I don't quite understand. What do you mean by 'shared ports' and what behaviour do you mean exactly? The one of the original report or your initial comment?
follow-up: 30 comment:29 by , 16 years ago
On this KVM model (ATEN CS-1764) there are four USB ports. Two are the dedicated console (keyboard and mouse) and two are extra ports for device sharing. I'm assuming the distinction is that PS/2 emulation may be done for the console ports.
While the most recent changes allowed those dedicated console ports to work for more than 24 hours in my test.. the original behavior of the 'keyboard or mouse dropping off randomly' still occurs with other items which are attached to the device sharing ports.

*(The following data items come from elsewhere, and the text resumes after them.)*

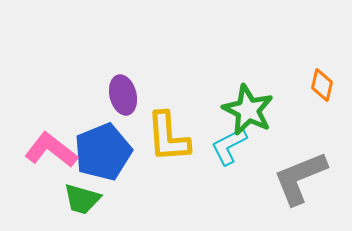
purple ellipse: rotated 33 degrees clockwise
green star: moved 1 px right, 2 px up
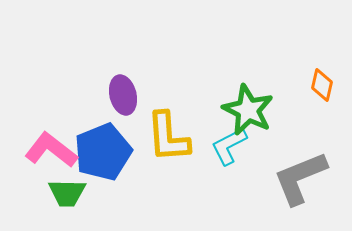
green trapezoid: moved 15 px left, 6 px up; rotated 15 degrees counterclockwise
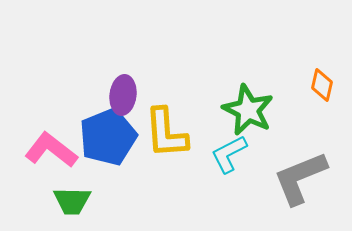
purple ellipse: rotated 21 degrees clockwise
yellow L-shape: moved 2 px left, 4 px up
cyan L-shape: moved 8 px down
blue pentagon: moved 5 px right, 15 px up
green trapezoid: moved 5 px right, 8 px down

In this case I have two keyboards. One older Apple keyboard attached to the console port (which now works perfectly) and another (the new aluminum Apple keyboard) attached to a device sharing port. This is because I prefer the aluminum keyboard BUT the console ports do not provide enough power for it to work. Odd situation I know, but it allowed me to notice the 'dropping off' behavior continue.

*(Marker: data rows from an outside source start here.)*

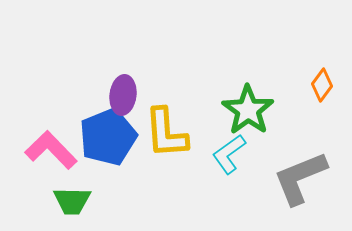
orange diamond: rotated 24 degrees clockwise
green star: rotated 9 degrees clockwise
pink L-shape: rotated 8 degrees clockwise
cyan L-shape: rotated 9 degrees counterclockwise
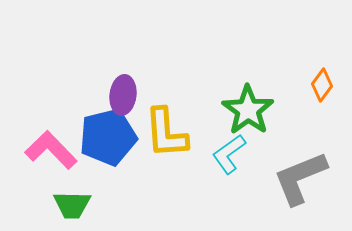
blue pentagon: rotated 8 degrees clockwise
green trapezoid: moved 4 px down
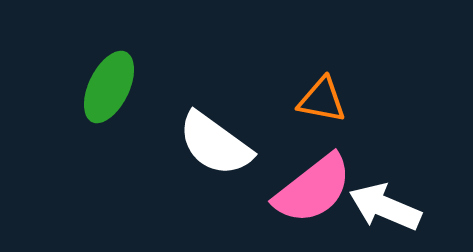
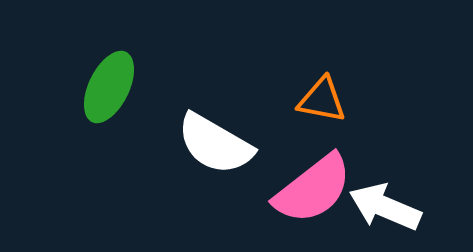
white semicircle: rotated 6 degrees counterclockwise
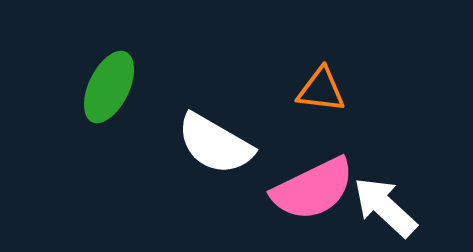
orange triangle: moved 1 px left, 10 px up; rotated 4 degrees counterclockwise
pink semicircle: rotated 12 degrees clockwise
white arrow: rotated 20 degrees clockwise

follow-up: 31 comment:30 by , 16 years ago
Replying to schmedly:
I'm assuming the distinction is that PS/2 emulation may be done for the console ports.
That makes no real sense, there's no emulation going on anywhere.
While the most recent changes allowed those dedicated console ports to work for more than 24 hours in my test.. the original behavior of the 'keyboard or mouse dropping off randomly' still occurs with other items which are attached to the device sharing ports.
What does the syslog say when this happens?
Also does this really happen randomely or is it related to switching?
A listusb -v output would make sense in any case to judge what device topology is present.
by , 16 years ago
Attachment: | listusb-aten1764.txt added |
---|
listusb output (topology for aten cs-1764)
comment:31 by , 16 years ago
Replying to mmlr:
Replying to schmedly:
I'm assuming the distinction is that PS/2 emulation may be done for the console ports.
That makes no real sense, there's no emulation going on anywhere.
Sorry, I was told when USB KVM's first started showing up that they still used a form of PS/2 emulation internally. My point was just that the console ports are separate from the shared device port.
What does the syslog say when this happens?
Also does this really happen randomely or is it related to switching?
A listusb -v output would make sense in any case to judge what device topology is present.
And sorry for the double post of the file, BeZilla errored. That's what I get for doing it in Haiku. I'll do more switching and add syslog next.
comment:32 by , 16 years ago
Okay it's more than 2 days of uptime, and the problem isn't exactly what I thought. Sometimes when switching back to Haiku, if the screensaver is active the screen will stay blank. However, if I switch away and switch back again, the display comes up. This behavior does not occur when the screensaver is not enabled.
comment:33 by , 16 years ago
Resolution: | → fixed |
---|---|
Status: | reopened → closed |
So I take this as a "fixed".
This was still an issue until a short while ago, but one of the very last USB fixes seems to have cured this problem for me. Today I have an uptime of 13:40 minutes and have not had an issue with the USB devices. Since a couple of days, I am using my desktop Haiku installation with my USB KVM switch again and have not had this issue. Maybe two weeks before, I dug up my PS/2 KVM switch, because then it was definitely still a problem. Revision right now is hrev29421. I will re-open if I ever encounter this again. Pretty cool, this was annoying!